Сергей Павлович не стал читать далее, хотя там, впереди, куда он успел заглянуть, было описание виселицы, грузно поднимающегося на помост палача в черном капюшоне и перчатках, одышливого протоиерея, еще живому прочитавшего за упокой и поднесшего крест к губам убийцы, от которого тот безмолвно отвернулся, и неожиданное появление вдовы, на сей раз надевшей все белое, с пунцовой розой на длинном стебле в руках. Со словами: «Боже, как грустна наша Россия» доктор закрыл летопись славного Игнатия Тихоновича.
Но зачем она приходила? Разве ее приглашали на казнь? Отбросим прочь всякие соображения о мстительной радости, ибо они недостойны этой благородной женщины. Низменный человек может быть захвачен этим подлым чувством, но человек высокого духа и чистейших помыслов! Даже думать не будем. Но в таком случае отчего бы не предположить, особенно с учетом выбранного ею вовсе не траурного, а скорее праздничного или даже подвенечного платья, что она как бы говорила ему: не страшись смерти! Ибо предстоящий тебе уход есть всего лишь переход: из жизни временной – в жизнь вечную, из нашей полутьмы – в сияние невечернего дня, из тоски о Боге – в обретение Его. Мы с тобой связаны той кровью, которую ты пролил, и той болью, которую ты мне причинил. Мой странный и страшный друг. Друг! Тебе говорю: не бойся. А ну, если завтра убьют?! Пока фонариком будет светить, пробираясь, по лестнице вверх, по коридору, крадучись, кирпичи вынимать… и нож вместе с фонариком купить… сзади по голове. И он даже номера этого убогого никогда больше не увидит, и звука проезжающих машин не услышит.
Там жизнь если есть еще неведомо какая а здесь пусть говорят как бы через тусклое стекло но гроза вчера молнии до земли дождь стеной сегодня луг белые стены река старица церковь в ней и сияющее небо над всем миром из которого я не хочу уходить.

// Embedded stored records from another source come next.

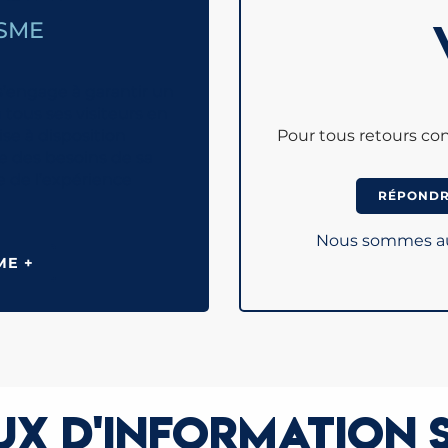
ISME
s’engage à garantir un
 tous ses visiteurs en
se à disposition
Pour tous retours con
ve des besoins de sa
e de l’expérience
RÉPONDRE
Nous sommes aus
ME +
X D'INFORMATION 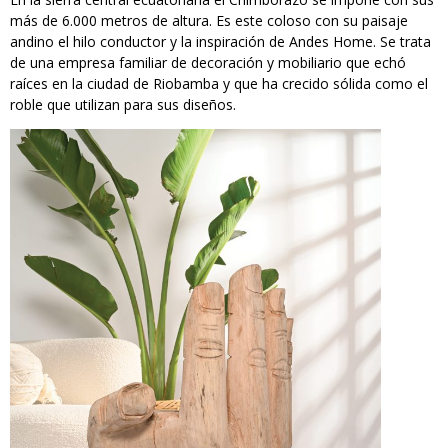
más de 6.000 metros de altura. Es este coloso con su paisaje
andino el hilo conductor y la inspiración de Andes Home. Se trata
de una empresa familiar de decoración y mobiliario que echó
raíces en la ciudad de Riobamba y que ha crecido sólida como el
roble que utilizan para sus diseños.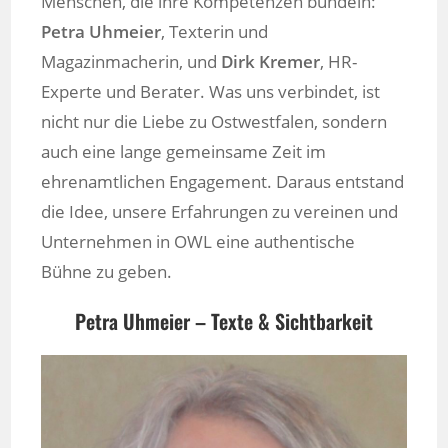
Menschen, die ihre Kompetenzen bündeln:
Petra Uhmeier
, Texterin und
Magazinmacherin, und
Dirk Kremer
, HR-
Experte und Berater. Was uns verbindet, ist
nicht nur die Liebe zu Ostwestfalen, sondern
auch eine lange gemeinsame Zeit im
ehrenamtlichen Engagement. Daraus entstand
die Idee, unsere Erfahrungen zu vereinen und
Unternehmen in OWL eine authentische
Bühne zu geben.
Petra Uhmeier – Texte & Sichtbarkeit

Разве тусклое? Разве не саднит душа от пронизывающего ее света? Разве не изнемогает она под непосильным для нее бременем красоты? Ты обо мне думаешь, любовь моя? Ты меня бережешь?! Громким голосом воскликнув в душе, он поднялся и подошел к окну. Полого спускалась вниз улица Розы Люксембург. По обе ее стороны, как брошенные дети, стояли чахлые березки с поникшей листвой. Прилетал из-за Покши ветерок, летний ласковый зефир, и, радуясь его теплым порывам, они оживали, покачивались и шептали одна другой, что сбываются их грезы о лучших временах и совсем скоро чьи-то заботливые руки будут ухаживать за ними до поры, пока они не окрепнут и не поднимутся в полный рост. Но ветер стихал, надежда истаивала, и тоскливая дремота снова овладевала ими.

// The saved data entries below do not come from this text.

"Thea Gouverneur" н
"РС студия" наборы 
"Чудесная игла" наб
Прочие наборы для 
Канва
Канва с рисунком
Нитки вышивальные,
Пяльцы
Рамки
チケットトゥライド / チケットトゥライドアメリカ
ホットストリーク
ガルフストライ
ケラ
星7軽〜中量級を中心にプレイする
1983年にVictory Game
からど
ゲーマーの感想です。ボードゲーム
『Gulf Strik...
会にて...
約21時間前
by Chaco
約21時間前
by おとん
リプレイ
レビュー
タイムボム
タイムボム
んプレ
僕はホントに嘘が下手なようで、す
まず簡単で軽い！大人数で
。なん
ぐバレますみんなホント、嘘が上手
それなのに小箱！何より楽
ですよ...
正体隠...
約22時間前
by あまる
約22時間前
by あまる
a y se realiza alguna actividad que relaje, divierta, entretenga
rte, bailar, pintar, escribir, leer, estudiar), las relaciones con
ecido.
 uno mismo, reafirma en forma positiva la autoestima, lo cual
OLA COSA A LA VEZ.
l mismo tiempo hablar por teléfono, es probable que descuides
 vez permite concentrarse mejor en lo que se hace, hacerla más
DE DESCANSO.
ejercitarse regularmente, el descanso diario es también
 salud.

Должно быть, что-то прояснилось в сознании Сергея Павловича. Он положил конец созерцанию более чем скромных видов града Сотникова, то бишь улицы Розы с березками, противоположных, в два этажа, домов с бедными занавесочками на окнах, поднявшейся за одним из них старой липы, пожарной каланчи, чья пустующая дозорная площадка поневоле вызывала опасения за судьбу города и его жителей, предоставленных произволу непредсказуемых стихий, и подошел к умывальнику. Из крана с хрипом и клекотом рванулась неровная струя. Он ополоснул лицо и потянул с крючка серое вафельное полотенце с черными штампами по краям. Затем скорым шагом безумно занятого человека покинул номер, сбежал по лестнице и вышел из гостиницы.
Однако почти сразу же вспомнил, что обещал зайти Игнатий Тихонович. Хлопнув себя по лбу и совершив крутой поворот, он вернулся и наказал дежурной, чтобы всем, кто будет его спрашивать, отвечать, что доктор Боголюбов отправился в юдоль печали. Круглые глупые карие глаза в ответ.
– Куда-куда?
Он объяснил. В интернат. Глубокий вздох, всколыхнувший большую грудь.
12
– Эта ли улица ведет к интернату? – запыхавшись, спросил Сергей Павлович у небритого сотниковского жителя средних лет, в задумчивости стоявшего на углу Розы и Героев-панфиловцев.
Долгим взором тот посмотрел. Наконец, довольно изучив доктора и признав его достойным общения, он для начала испросил закурить. Получив, осмотрев и покрутив в пальцах, он заложил папиросу за ухо и указующим жестом протянул загорелую на огородных работах руку.
– А вот, значит, по панфиловцам, мать их… До перекрестка. Там направо, улочка, хрен ее знает как. И, значит, упрешься.